Nevertheless, some broad patterns are emerging.

Future Technology Investments

Over the near term — the next five years — respondents are particularly bullish about solar and wind projects, as well as fleet electrification. Sixty-four percent expect to invest in solar projects, and roughly 40 percent plan to earmark funds for wind and/or EVs (Figure 10). These findings appear to validate predictions by the U.S. Energy Information Administration that solar power generation will outstrip wind power generation by a factor of two by 2040.

2022 Electric Chart Fig. 10

Solar, wind and EVs remain popular priorities for respondents when asked to look further out into the horizon — beyond five years. But the survey shows that other technologies not presently commercially viable stand to garner more investments as time passes.

For instance, while only 13 percent of respondents intend to invest in hydrogen over the next five years, more than 22 percent expect to invest in it in the long term. Similarly, only 9 percent of respondents plan to invest in small modular reactors in the short term, but more than 22 percent expect to allocate dollars on that energy source beyond five years from now.

Balanced Planning, Decisions Essential

As the sector transforms at such a dizzying rate, mandates and ambitious decarbonization targets have brought clean energy forces to the forefront as a solution. Integrating that green energy onto the grid — and finding ways to pay for it — while hardening infrastructure assets against extreme weather and other threats present some of the industry’s most-pressing challenges.
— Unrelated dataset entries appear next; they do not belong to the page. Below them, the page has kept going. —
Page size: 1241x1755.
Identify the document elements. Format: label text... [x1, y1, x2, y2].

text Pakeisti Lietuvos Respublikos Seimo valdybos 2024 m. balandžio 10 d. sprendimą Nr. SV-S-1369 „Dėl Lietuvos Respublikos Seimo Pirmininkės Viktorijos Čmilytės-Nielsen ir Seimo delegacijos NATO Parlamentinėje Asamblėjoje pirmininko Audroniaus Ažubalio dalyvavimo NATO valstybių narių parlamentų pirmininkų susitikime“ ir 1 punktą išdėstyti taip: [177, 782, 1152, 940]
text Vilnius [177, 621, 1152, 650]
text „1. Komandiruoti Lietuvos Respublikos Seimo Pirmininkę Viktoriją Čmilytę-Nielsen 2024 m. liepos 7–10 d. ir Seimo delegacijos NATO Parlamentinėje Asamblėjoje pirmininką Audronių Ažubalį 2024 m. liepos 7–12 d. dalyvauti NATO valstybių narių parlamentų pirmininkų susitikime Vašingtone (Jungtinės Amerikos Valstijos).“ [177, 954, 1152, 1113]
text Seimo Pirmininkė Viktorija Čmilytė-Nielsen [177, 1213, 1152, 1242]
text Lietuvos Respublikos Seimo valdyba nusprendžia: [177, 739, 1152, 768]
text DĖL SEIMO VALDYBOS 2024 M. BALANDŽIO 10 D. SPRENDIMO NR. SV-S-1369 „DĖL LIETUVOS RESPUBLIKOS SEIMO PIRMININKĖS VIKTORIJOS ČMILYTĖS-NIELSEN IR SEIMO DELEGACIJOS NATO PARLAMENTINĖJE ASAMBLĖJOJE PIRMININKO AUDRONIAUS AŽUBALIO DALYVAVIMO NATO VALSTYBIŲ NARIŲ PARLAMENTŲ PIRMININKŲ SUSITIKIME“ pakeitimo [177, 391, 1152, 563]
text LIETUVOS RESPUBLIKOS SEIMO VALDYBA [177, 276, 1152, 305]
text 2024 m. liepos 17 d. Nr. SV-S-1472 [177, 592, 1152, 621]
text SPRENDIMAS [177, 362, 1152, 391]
Now more than ever, utilities again must balance long-term investments with an open eye on short-term, emerging needs as a continuous process, unlike previous decades of resource planning in this industry. Perhaps by leveraging Black & Veatch’s expertise, utilities should embrace the importance of an early, integrated and executable strategy that combines strategic, financial, regulatory, technical and digital considerations.